By 1980 the Enhanced E-Scope Display (EESD) was under development. This was was a digital design with a frame store, rather than the analogue design and long persistence phosphor CRT of the original E-Scope Display (ESD). The EESD part number was 79-061-xx and this version was probably fitted to the majority of Tornado IDS aircraft.

RAF IDS variants were initially designated the Tornado GR1 with two variants called the Tornado GR1A and Tornado GR1B; the Tornado F3 was yet another version.

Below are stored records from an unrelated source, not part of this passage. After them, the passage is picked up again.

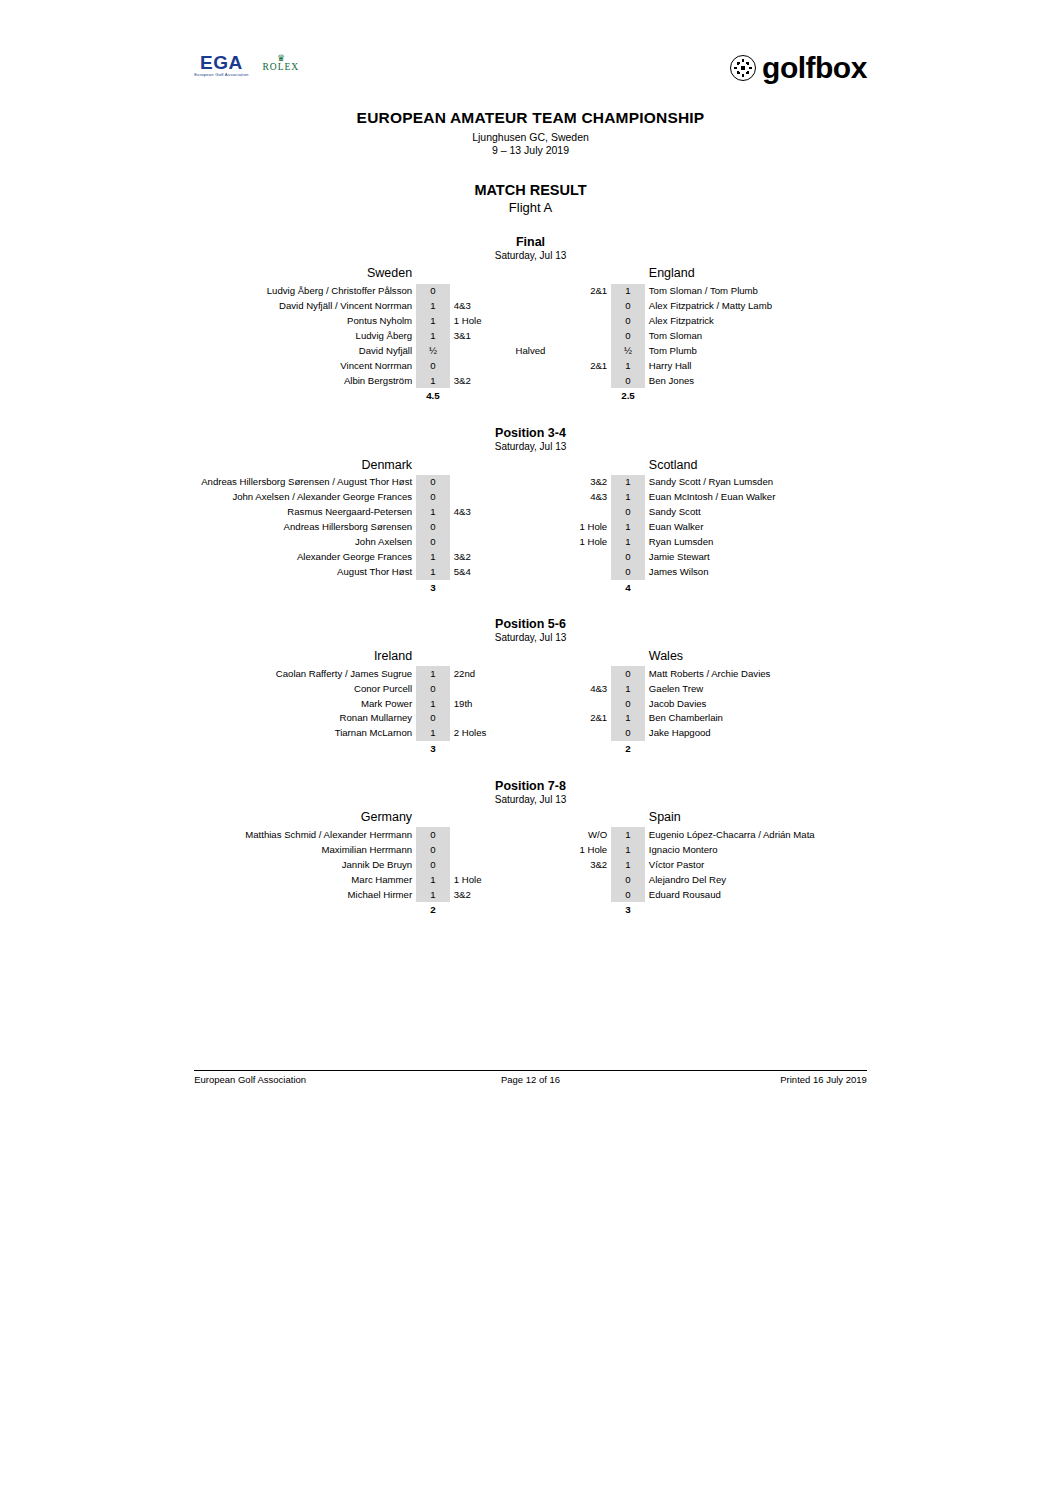EGA
European Golf Association
♛
ROLEX
golfbox
EUROPEAN AMATEUR TEAM CHAMPIONSHIP
Ljunghusen GC, Sweden
9 – 13 July 2019
MATCH RESULT
Flight A
Final
Saturday, Jul 13
| Sweden | | | | England |
| Ludvig Åberg / Christoffer Pålsson | 0 | 2&1 | 1 | Tom Sloman / Tom Plumb |
| David Nyfjäll / Vincent Norrman | 1 | 4&3 | 0 | Alex Fitzpatrick / Matty Lamb |
| Pontus Nyholm | 1 | 1 Hole | 0 | Alex Fitzpatrick |
| Ludvig Åberg | 1 | 3&1 | 0 | Tom Sloman |
| David Nyfjäll | ½ | Halved | ½ | Tom Plumb |
| Vincent Norrman | 0 | 2&1 | 1 | Harry Hall |
| Albin Bergström | 1 | 3&2 | 0 | Ben Jones |
| | 4.5 | | 2.5 | |
Position 3-4
Saturday, Jul 13
| Denmark | | | | Scotland |
| Andreas Hillersborg Sørensen / August Thor Høst | 0 | 3&2 | 1 | Sandy Scott / Ryan Lumsden |
| John Axelsen / Alexander George Frances | 0 | 4&3 | 1 | Euan McIntosh / Euan Walker |
| Rasmus Neergaard-Petersen | 1 | 4&3 | 0 | Sandy Scott |
| Andreas Hillersborg Sørensen | 0 | 1 Hole | 1 | Euan Walker |
| John Axelsen | 0 | 1 Hole | 1 | Ryan Lumsden |
| Alexander George Frances | 1 | 3&2 | 0 | Jamie Stewart |
| August Thor Høst | 1 | 5&4 | 0 | James Wilson |
| | 3 | | 4 | |
Position 5-6
Saturday, Jul 13
| Ireland | | | | Wales |
| Caolan Rafferty / James Sugrue | 1 | 22nd | 0 | Matt Roberts / Archie Davies |
| Conor Purcell | 0 | 4&3 | 1 | Gaelen Trew |
| Mark Power | 1 | 19th | 0 | Jacob Davies |
| Ronan Mullarney | 0 | 2&1 | 1 | Ben Chamberlain |
| Tiarnan McLarnon | 1 | 2 Holes | 0 | Jake Hapgood |
| | 3 | | 2 | |
Position 7-8
Saturday, Jul 13
| Germany | | | | Spain |
| Matthias Schmid / Alexander Herrmann | 0 | W/O | 1 | Eugenio López-Chacarra / Adrián Mata |
| Maximilian Herrmann | 0 | 1 Hole | 1 | Ignacio Montero |
| Jannik De Bruyn | 0 | 3&2 | 1 | Víctor Pastor |
| Marc Hammer | 1 | 1 Hole | 0 | Alejandro Del Rey |
| Michael Hirmer | 1 | 3&2 | 0 | Eduard Rousaud |
| | 2 | | 3 | |
European Golf Association
Page 12 of 16
Printed 16 July 2019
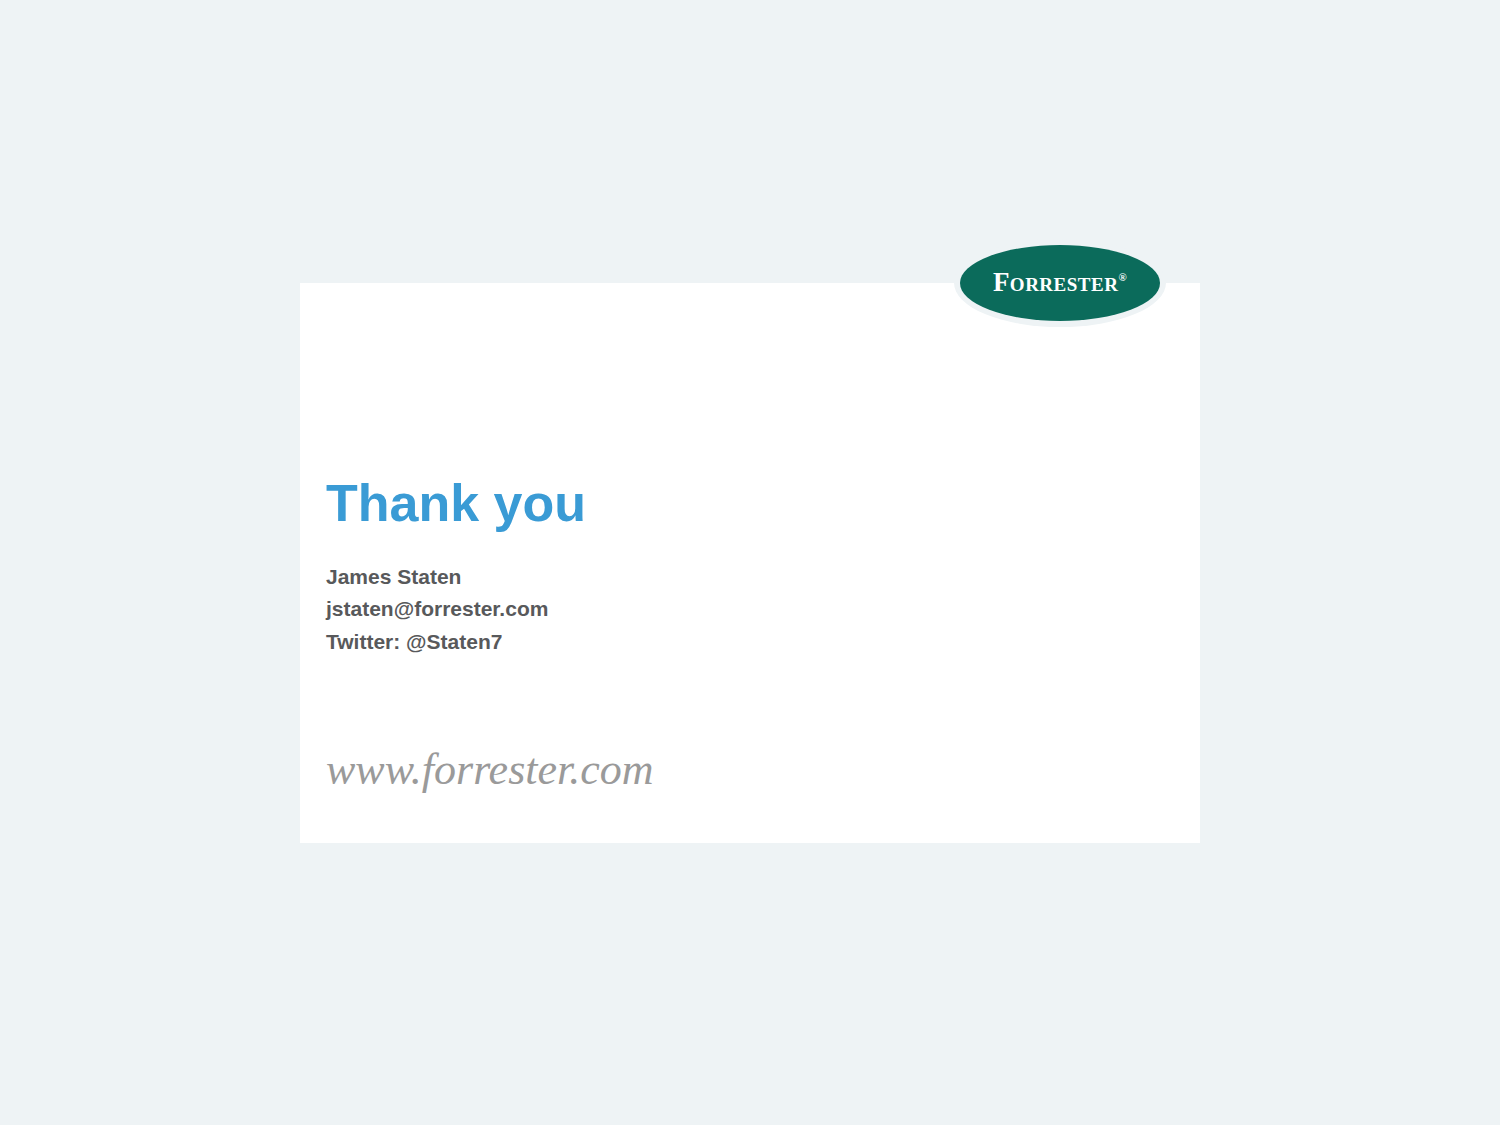Forrester®
Thank you
James Staten
jstaten@forrester.com
Twitter: @Staten7
www.forrester.com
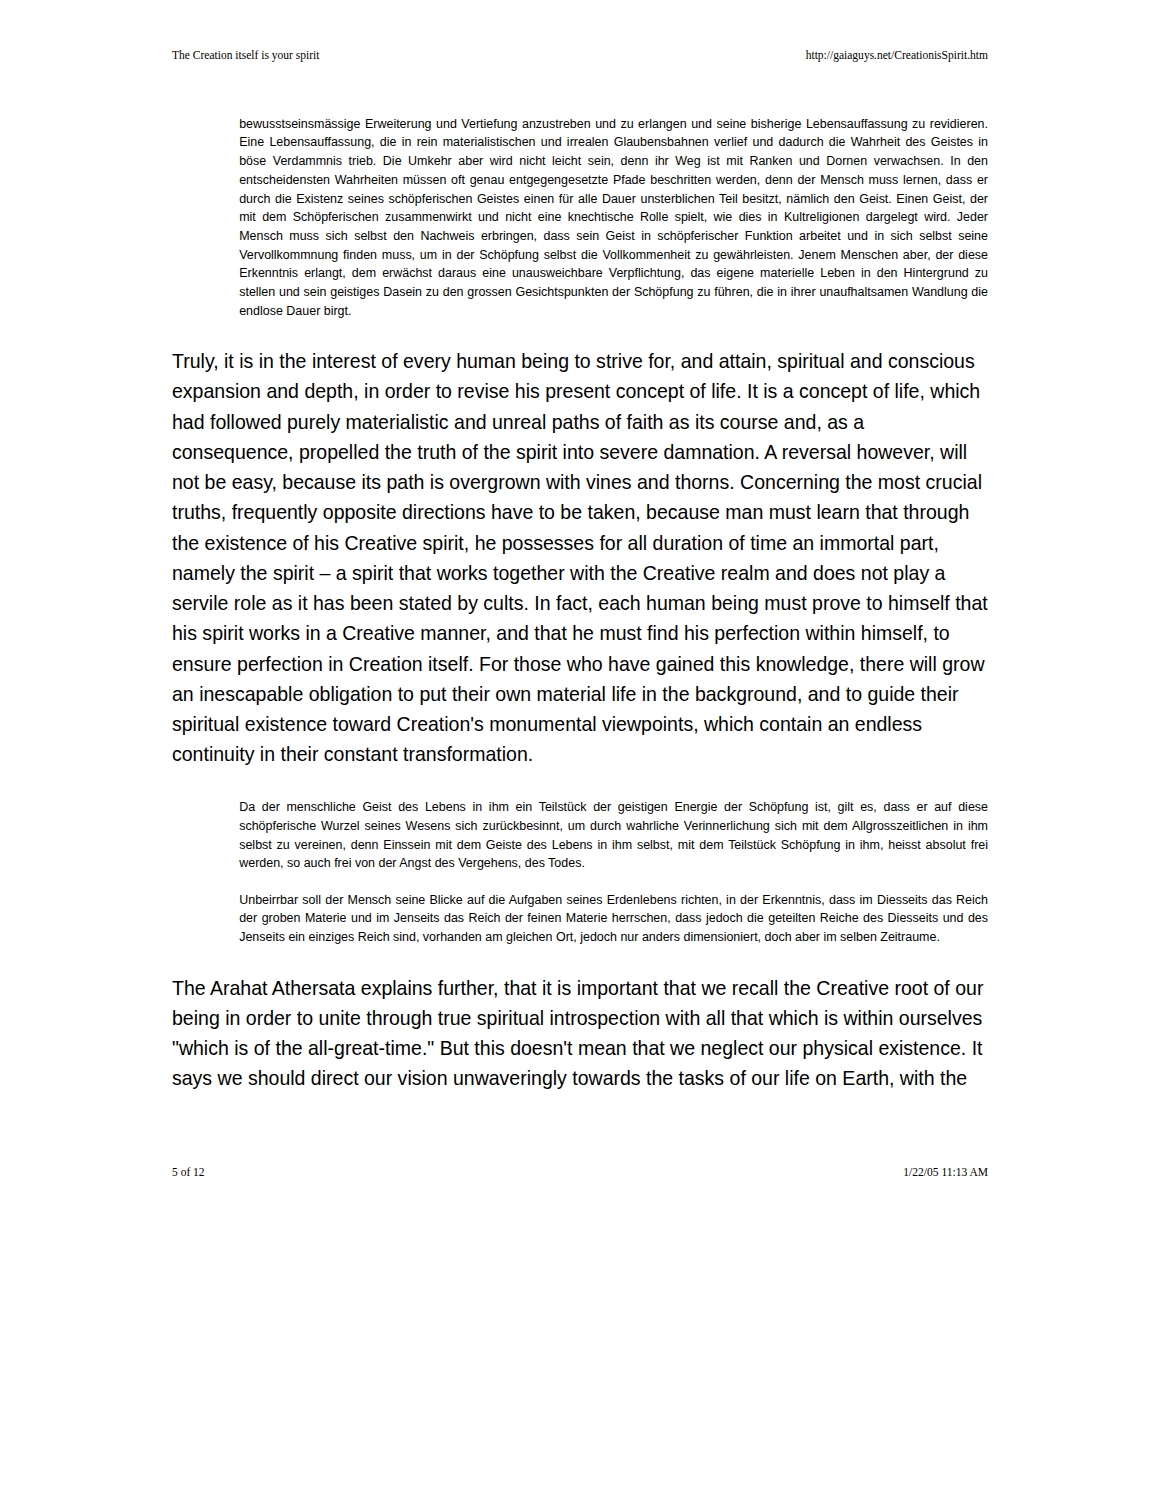The Creation itself is your spirit http://gaiaguys.net/CreationisSpirit.htm
bewusstseinsmässige Erweiterung und Vertiefung anzustreben und zu erlangen und seine bisherige Lebensauffassung zu revidieren. Eine Lebensauffassung, die in rein materialistischen und irrealen Glaubensbahnen verlief und dadurch die Wahrheit des Geistes in böse Verdammnis trieb. Die Umkehr aber wird nicht leicht sein, denn ihr Weg ist mit Ranken und Dornen verwachsen. In den entscheidensten Wahrheiten müssen oft genau entgegengesetzte Pfade beschritten werden, denn der Mensch muss lernen, dass er durch die Existenz seines schöpferischen Geistes einen für alle Dauer unsterblichen Teil besitzt, nämlich den Geist. Einen Geist, der mit dem Schöpferischen zusammenwirkt und nicht eine knechtische Rolle spielt, wie dies in Kultreligionen dargelegt wird. Jeder Mensch muss sich selbst den Nachweis erbringen, dass sein Geist in schöpferischer Funktion arbeitet und in sich selbst seine Vervollkommnung finden muss, um in der Schöpfung selbst die Vollkommenheit zu gewährleisten. Jenem Menschen aber, der diese Erkenntnis erlangt, dem erwächst daraus eine unausweichbare Verpflichtung, das eigene materielle Leben in den Hintergrund zu stellen und sein geistiges Dasein zu den grossen Gesichtspunkten der Schöpfung zu führen, die in ihrer unaufhaltsamen Wandlung die endlose Dauer birgt.
Truly, it is in the interest of every human being to strive for, and attain, spiritual and conscious expansion and depth, in order to revise his present concept of life. It is a concept of life, which had followed purely materialistic and unreal paths of faith as its course and, as a consequence, propelled the truth of the spirit into severe damnation. A reversal however, will not be easy, because its path is overgrown with vines and thorns. Concerning the most crucial truths, frequently opposite directions have to be taken, because man must learn that through the existence of his Creative spirit, he possesses for all duration of time an immortal part, namely the spirit – a spirit that works together with the Creative realm and does not play a servile role as it has been stated by cults. In fact, each human being must prove to himself that his spirit works in a Creative manner, and that he must find his perfection within himself, to ensure perfection in Creation itself. For those who have gained this knowledge, there will grow an inescapable obligation to put their own material life in the background, and to guide their spiritual existence toward Creation's monumental viewpoints, which contain an endless continuity in their constant transformation.
Da der menschliche Geist des Lebens in ihm ein Teilstück der geistigen Energie der Schöpfung ist, gilt es, dass er auf diese schöpferische Wurzel seines Wesens sich zurückbesinnt, um durch wahrliche Verinnerlichung sich mit dem Allgrosszeitlichen in ihm selbst zu vereinen, denn Einssein mit dem Geiste des Lebens in ihm selbst, mit dem Teilstück Schöpfung in ihm, heisst absolut frei werden, so auch frei von der Angst des Vergehens, des Todes.
Unbeirrbar soll der Mensch seine Blicke auf die Aufgaben seines Erdenlebens richten, in der Erkenntnis, dass im Diesseits das Reich der groben Materie und im Jenseits das Reich der feinen Materie herrschen, dass jedoch die geteilten Reiche des Diesseits und des Jenseits ein einziges Reich sind, vorhanden am gleichen Ort, jedoch nur anders dimensioniert, doch aber im selben Zeitraume.
The Arahat Athersata explains further, that it is important that we recall the Creative root of our being in order to unite through true spiritual introspection with all that which is within ourselves "which is of the all-great-time." But this doesn't mean that we neglect our physical existence. It says we should direct our vision unwaveringly towards the tasks of our life on Earth, with the
5 of 12 1/22/05 11:13 AM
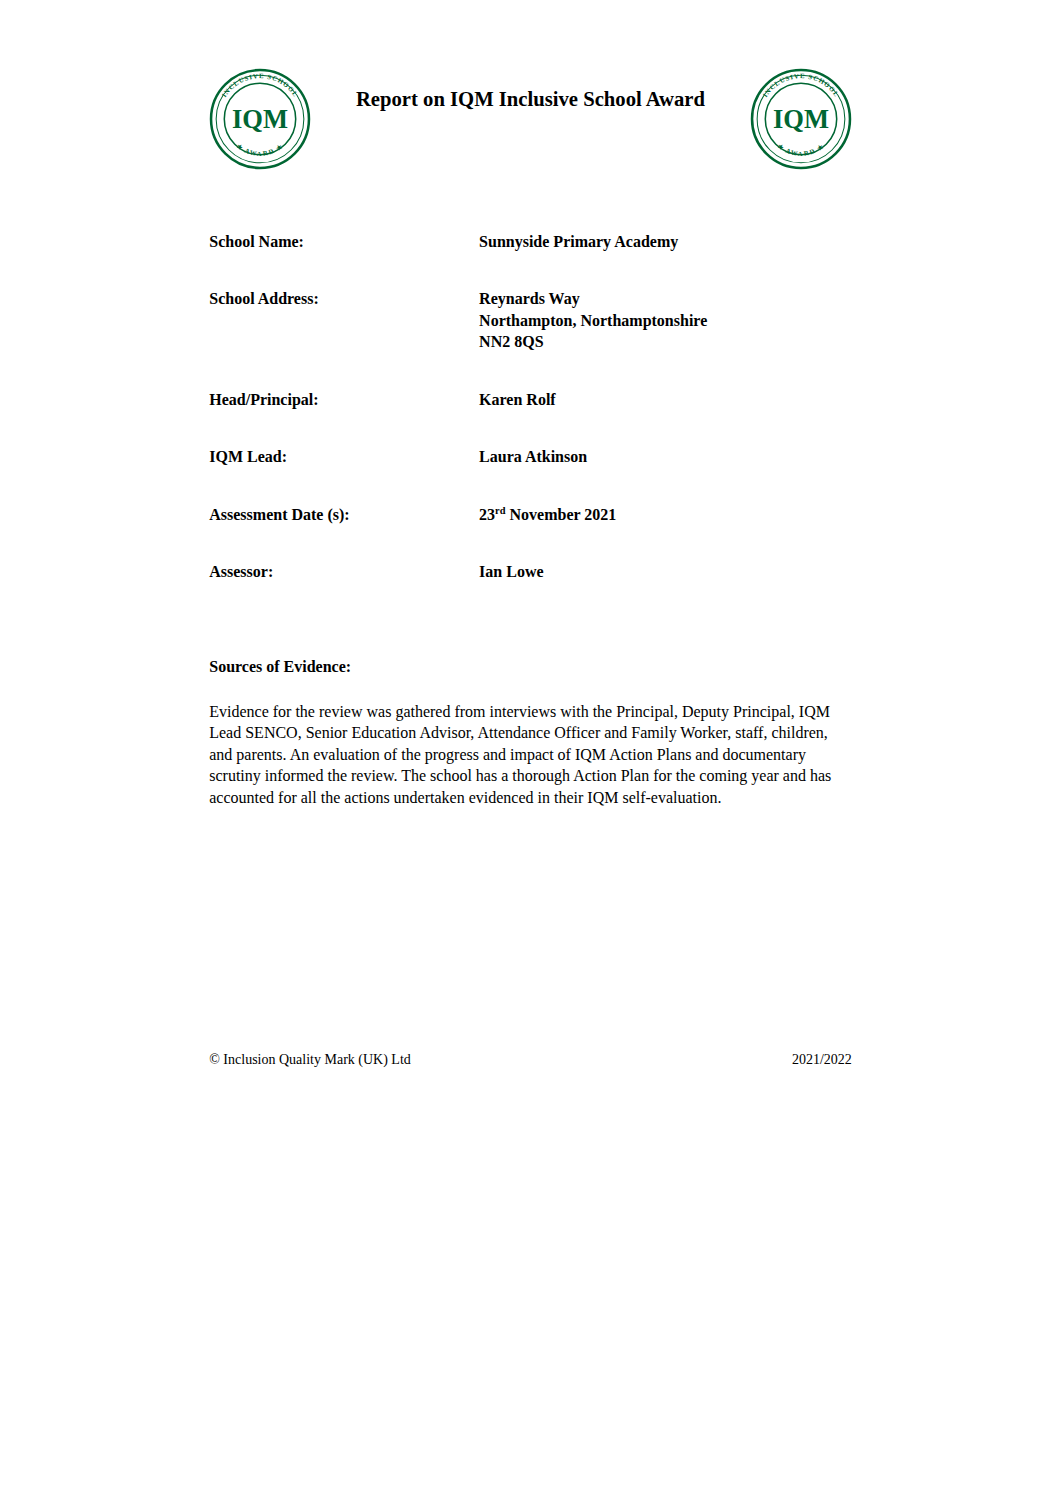Report on IQM Inclusive School Award
| School Name: | Sunnyside Primary Academy |
| School Address: | Reynards Way Northampton, Northamptonshire NN2 8QS |
| Head/Principal: | Karen Rolf |
| IQM Lead: | Laura Atkinson |
| Assessment Date (s): | 23 rd November 2021 |
| Assessor: | Ian Lowe |
Sources of Evidence:
Evidence for the review was gathered from interviews with the Principal, Deputy Principal, IQM Lead SENCO, Senior Education Advisor, Attendance Officer and Family Worker, staff, children, and parents. An evaluation of the progress and impact of IQM Action Plans and documentary scrutiny informed the review. The school has a thorough Action Plan for the coming year and has accounted for all the actions undertaken evidenced in their IQM self-evaluation.
© Inclusion Quality Mark (UK) Ltd 2021/2022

The contract covering the development and production investment for the Royal Air Force's mid-life update (MLU) for their 229 Tornado GRl and F3 aircraft was signed in April 1989. The upgrade included the following:

• Introduction of a new avionics architecture built around a 1553 databus.
• New sensors & Displays consisting of a Forward Looking Infra-red sensor, a Pilot's Multi-Function Display with digital map, wide angle HUD, Computer Symbol Generator, Video recording System and a Computer loading System.
• New Armament Control System consisting of a Stores Management System, a Weapon Interface Unit linked to a 1553 databus within a 1760 interface.
• A Night Vision Goggle compatible cockpit and the aircraft is also equipped with Forward Looking InfraRed (FLIR)
• Terrain Reference Navigation /Terrain Following Display/Terrain Following Switching & Logic Unit /Covert RadAlt.

Ferranti won the contract for the new HUD, Active Matrix Liquid Crystal Displays (AMLCD) to replace the TV Tabs, EHDD and E-scope. To support the new avionics a new Computer Signal Generator (CSG), with several times the computing capacity of the original Tornado main computer, and using the new high level ADA progamming language was procured

The Ferranti Nite-Op jettisonable NVGs were also procured under a separate contract.

In the event the MLU project stalled. In March 1993 a new Mid-Life Upgrade (MLU) project was launched and in1994 the UK signed a contract for MLU of GR1/GR1A/GR1Bs to GR4/GR4A standard.